▶ [PROBLEM] Reproduce exactly, from the line containing "left front paw: (809, 1162)", every line down to the end of the data below.

(Body or hand keypoint data)

+++

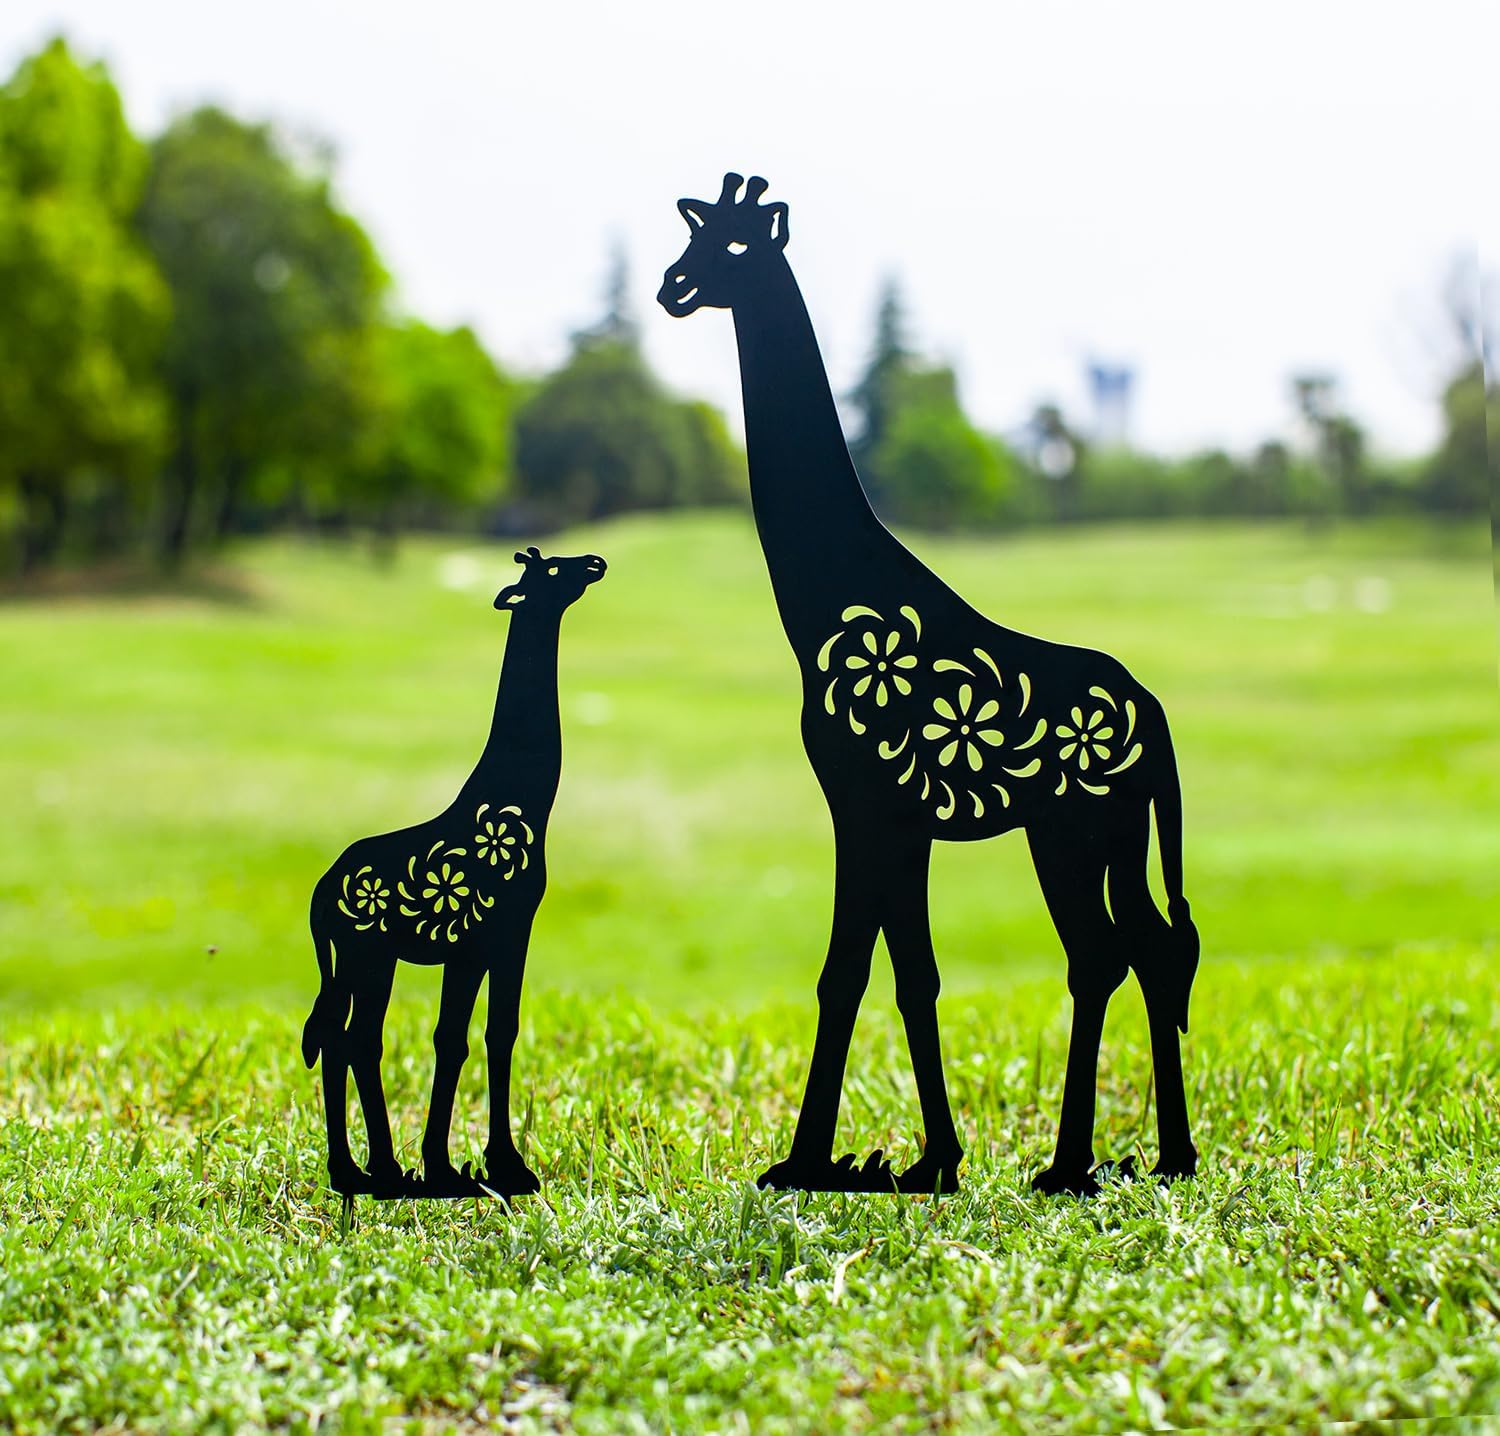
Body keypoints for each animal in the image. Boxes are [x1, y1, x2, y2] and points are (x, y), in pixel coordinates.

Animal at [302, 547, 607, 1198]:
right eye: (549, 571)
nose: (594, 562)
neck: (523, 803)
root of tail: (319, 895)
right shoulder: (507, 932)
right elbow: (490, 1033)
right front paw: (498, 1167)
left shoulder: (474, 946)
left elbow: (461, 1036)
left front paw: (452, 1166)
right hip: (367, 951)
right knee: (353, 1039)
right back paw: (375, 1171)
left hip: (358, 958)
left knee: (341, 1036)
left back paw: (357, 1170)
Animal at [658, 174, 1200, 1196]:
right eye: (695, 238)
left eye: (737, 248)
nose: (672, 285)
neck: (825, 600)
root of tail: (1154, 719)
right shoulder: (894, 821)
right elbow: (911, 973)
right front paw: (930, 1159)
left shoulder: (866, 807)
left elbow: (849, 973)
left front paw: (809, 1162)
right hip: (1114, 835)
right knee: (1148, 947)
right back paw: (1167, 1157)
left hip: (1071, 833)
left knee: (1103, 955)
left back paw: (1070, 1167)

+++

▶ [SOLUTION FOR THIS EXERCISE]
left front paw: (809, 1162)
right hip: (1114, 835)
right knee: (1148, 947)
right back paw: (1167, 1157)
left hip: (1071, 833)
left knee: (1103, 955)
left back paw: (1070, 1167)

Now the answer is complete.